Segment Start: PAGE EXTRACT
# 4x8 joists in my woodshed



## camb (Aug 31, 2010)

About ten years ago I built a woodshed on the side of the hill where I live.  It has 9 posts, (10 inch diameter fir log sections), supporting three good sized (>12 inch) log beams parrallel to each other.  The logs are 24 feet long.  Since they are supported by posts in the middle, they effectively span about 12 feet.

Running across the log beams I have 4x8 full dimension douglas fir joists on 24inch centres.  They span about 12 feet.  The floor over them is 2x6 fir planks.

The total floor area is about 24 feet by 24 feet, and the 4x8 joists each span about 12 feet, since there's the log runnding down the middle.

I'm using one quarter of this area to store firewood.  This year I have more than usual - about four cords of various types of wood.  Some of the new stuff is pretty heavy - pitch filled fir and arbutus.  I'm wondering how much this floor can support. 

I'm guessing the wood averages 2 tons per cord, or a total of 8 tons.  That would mean the floor is supporting an average of about 110 lbs per square foot in that quarter of the shed.  (144 square feet X 110 lbs = 15,840 lbs).

Does anyone have any idea about how safe this is?  I've only got three of the cords in there, and I'm wondering about the fourth, which is arbutus, the heaviest of the wood.

I believe the logs are safe, and the posts are well braced, but the 4x8 joists - don't forget, they're full dimension - they might be close to their limit.  It still feels very solid to walk on.  It really seems pretty solid, but I'd like to be reassured with the math.  I couldn't find much on 4x8 on the web.

Any ideas appreciated.


----------



## GBR (Sep 1, 2010)
Segment End: PAGE EXTRACT
**PROBLEM STATEMENT:** Write the next part of the forum thread about the 4x8 joists under the woodshed floor, picking up right after its final heading.
Segment Start: GIVEN INFORMATION
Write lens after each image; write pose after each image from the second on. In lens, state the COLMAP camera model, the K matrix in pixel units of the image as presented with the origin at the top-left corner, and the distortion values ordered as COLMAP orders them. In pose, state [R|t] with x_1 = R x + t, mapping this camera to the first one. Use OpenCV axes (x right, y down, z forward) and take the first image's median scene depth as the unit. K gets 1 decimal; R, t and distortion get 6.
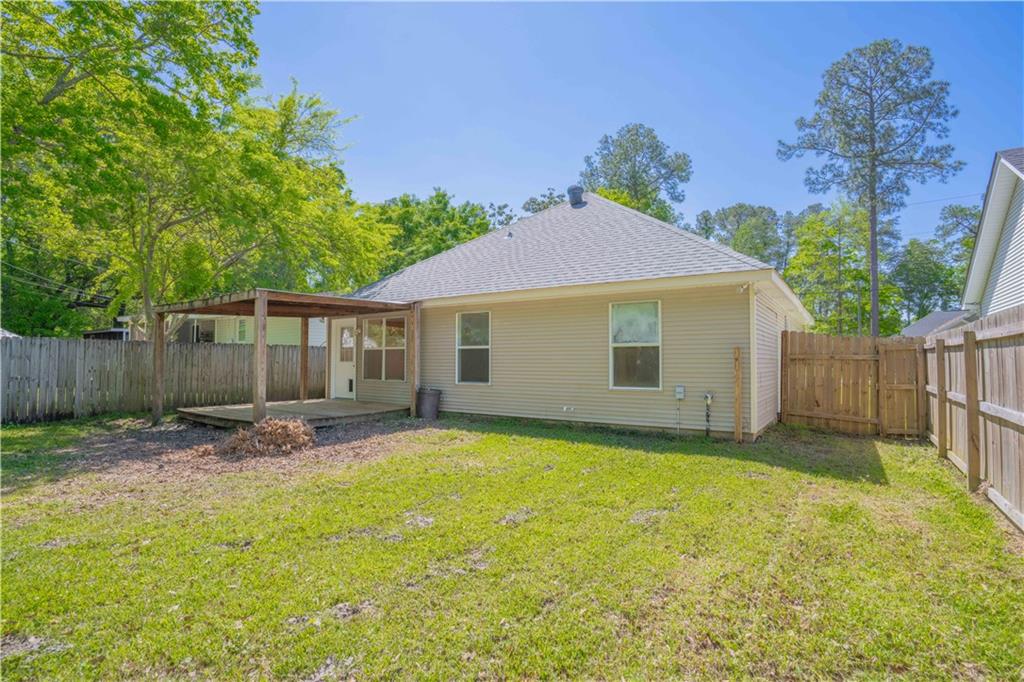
Segment End: GIVEN INFORMATION
Segment Start: GIVEN INFORMATION
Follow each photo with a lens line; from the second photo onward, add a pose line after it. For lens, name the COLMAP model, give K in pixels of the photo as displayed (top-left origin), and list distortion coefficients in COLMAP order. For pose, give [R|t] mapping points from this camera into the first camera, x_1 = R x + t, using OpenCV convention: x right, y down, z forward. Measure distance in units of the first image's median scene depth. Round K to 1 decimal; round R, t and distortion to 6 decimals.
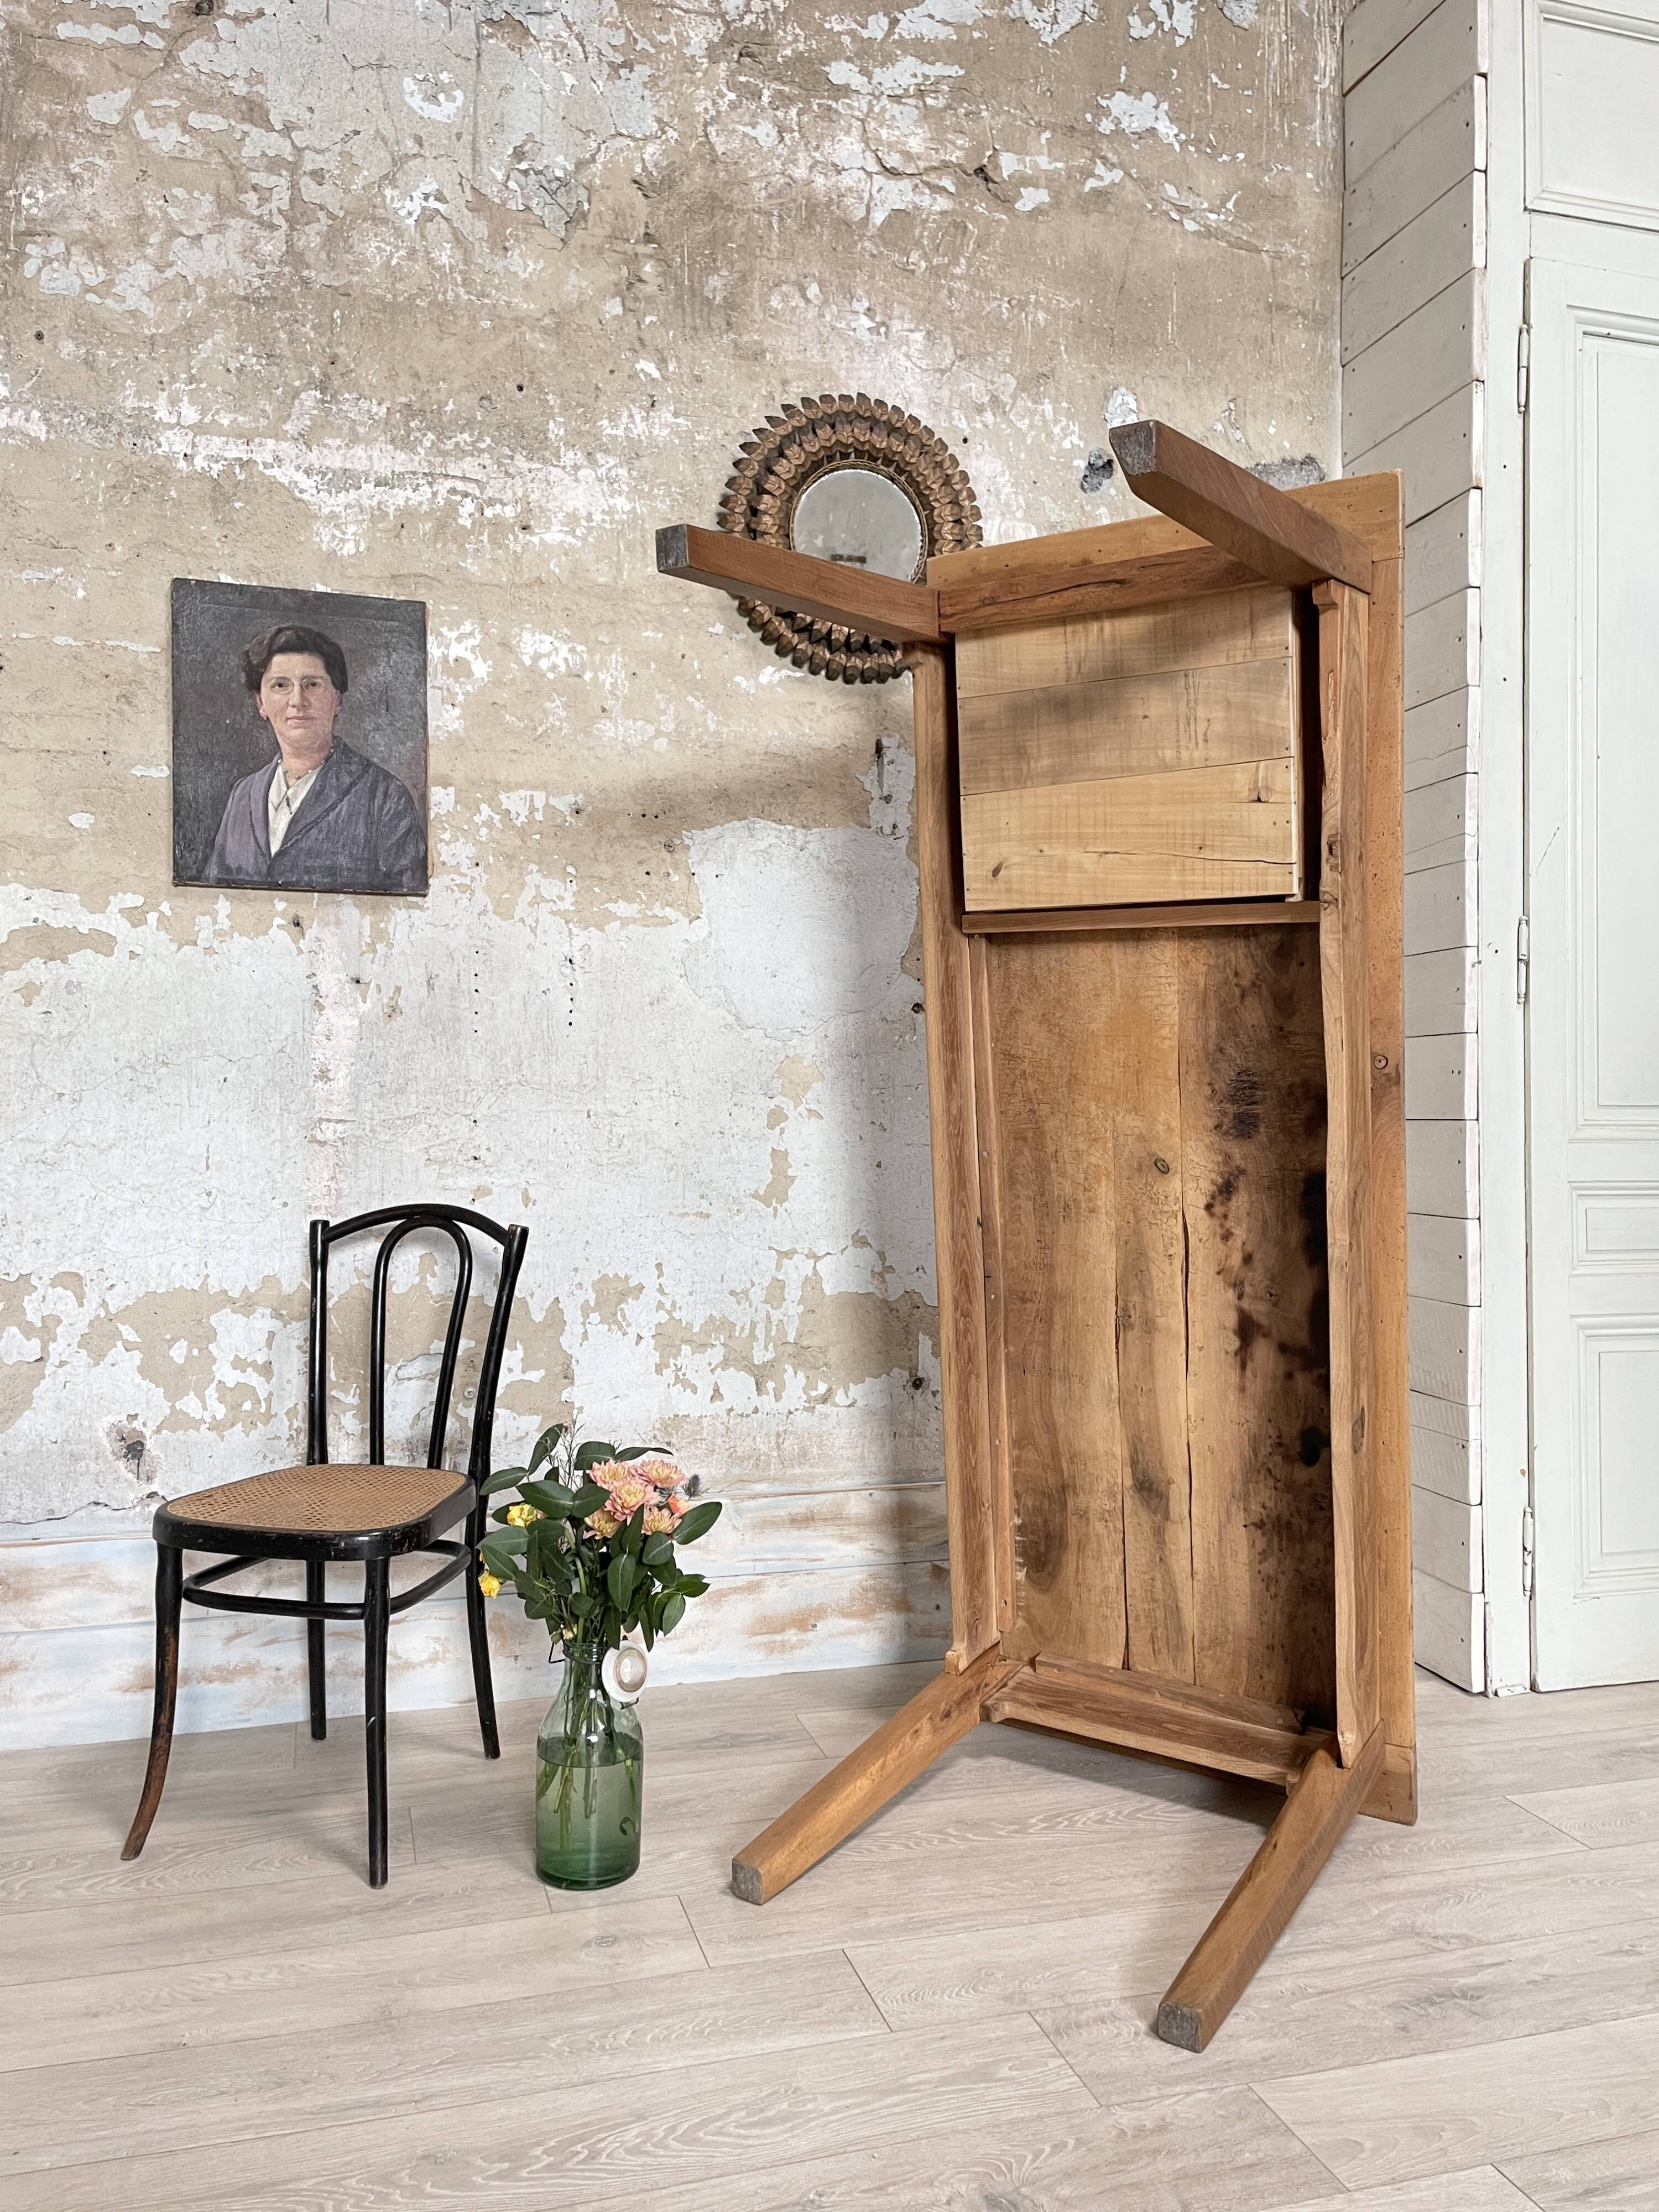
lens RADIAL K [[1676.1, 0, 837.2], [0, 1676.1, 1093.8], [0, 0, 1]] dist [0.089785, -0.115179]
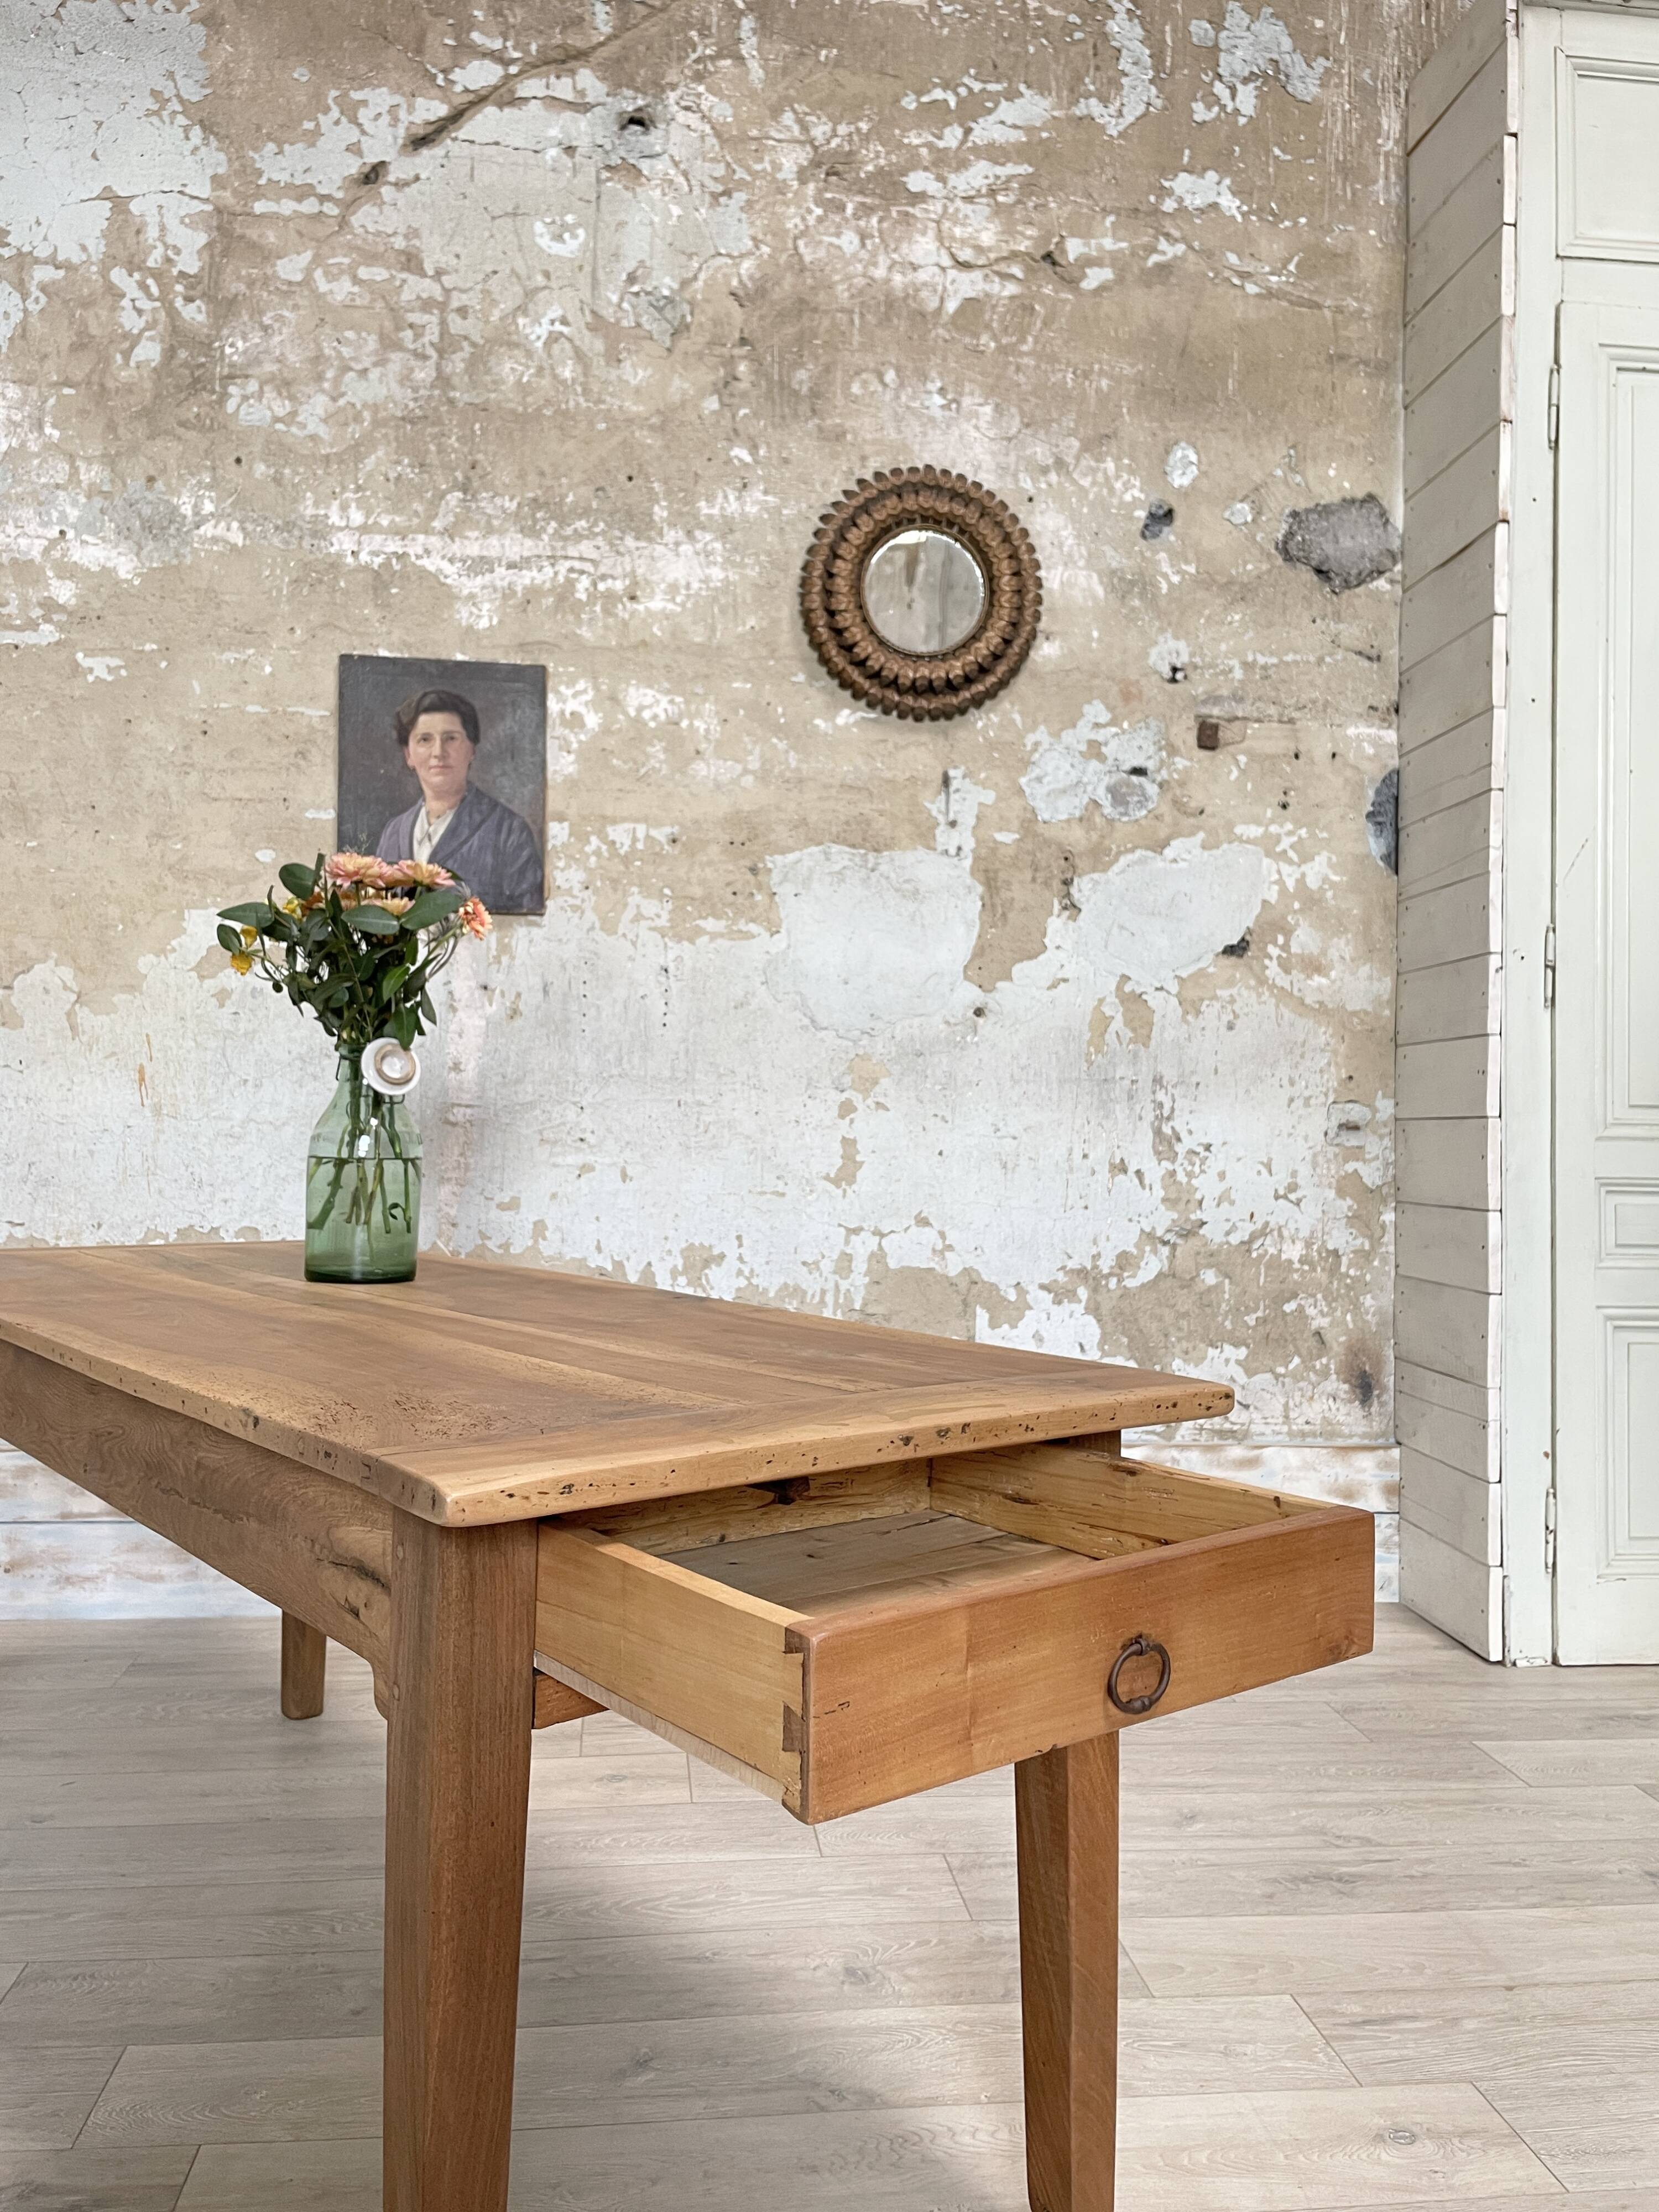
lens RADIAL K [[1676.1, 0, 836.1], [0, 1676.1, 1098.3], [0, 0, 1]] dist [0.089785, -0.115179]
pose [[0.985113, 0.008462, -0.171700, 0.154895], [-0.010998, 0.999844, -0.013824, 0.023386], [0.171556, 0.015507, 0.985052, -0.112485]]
Segment End: GIVEN INFORMATION
Segment Start: GIVEN INFORMATION
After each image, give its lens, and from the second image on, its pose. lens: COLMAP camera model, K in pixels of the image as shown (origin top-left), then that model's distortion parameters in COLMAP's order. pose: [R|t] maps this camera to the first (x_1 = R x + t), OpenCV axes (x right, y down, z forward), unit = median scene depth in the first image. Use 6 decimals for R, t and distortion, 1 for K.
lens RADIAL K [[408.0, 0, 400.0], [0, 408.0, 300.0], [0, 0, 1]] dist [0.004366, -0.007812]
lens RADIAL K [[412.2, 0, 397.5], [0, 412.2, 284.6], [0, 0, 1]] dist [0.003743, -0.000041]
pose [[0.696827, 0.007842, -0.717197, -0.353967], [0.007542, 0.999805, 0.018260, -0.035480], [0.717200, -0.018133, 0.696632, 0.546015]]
Segment End: GIVEN INFORMATION
**OUTPUT FOR THIS EXERCISE:**
If the joists are df-north-#2, with a 1400fb, and a 12' span, they will support 198# per ft. = 2'o.c. =  99# per sq. ft.  or 2384# in 12' of joist/ o.c. spacing. The plank flooring is giving me a little more trouble finding my reference...... looking.......
Here is an older ref. pp. 734, second table, need to ratio it up: http://books.google.com/books?id=DW...m=4#v=onepage&q=drilling wood columns&f=false

Gary


----------



## camb (Sep 1, 2010)

Thanks Gary,

That is great informtion - just what I was looking for.  I tried your reference, but it won't let me go to pp 734.

Anyhow, your information looks reasonable.

There are six joists involved under where I have stacked the firewood - your calcs say they can hold about 14,000 lbs, so it's close if I want to put the final cord in.

As it is, one of my rows of firewood is right over an outside log, and another is right next to the centre log.  Therefore, only about 2/3 of the firewood is fully on the joists.  In any case, with your info, and my caution, I've decided to put the last cord outside under a tarp.  I think it would go inside with no problem, but why risk even a slight chance of a failure?

Thanks again for your help.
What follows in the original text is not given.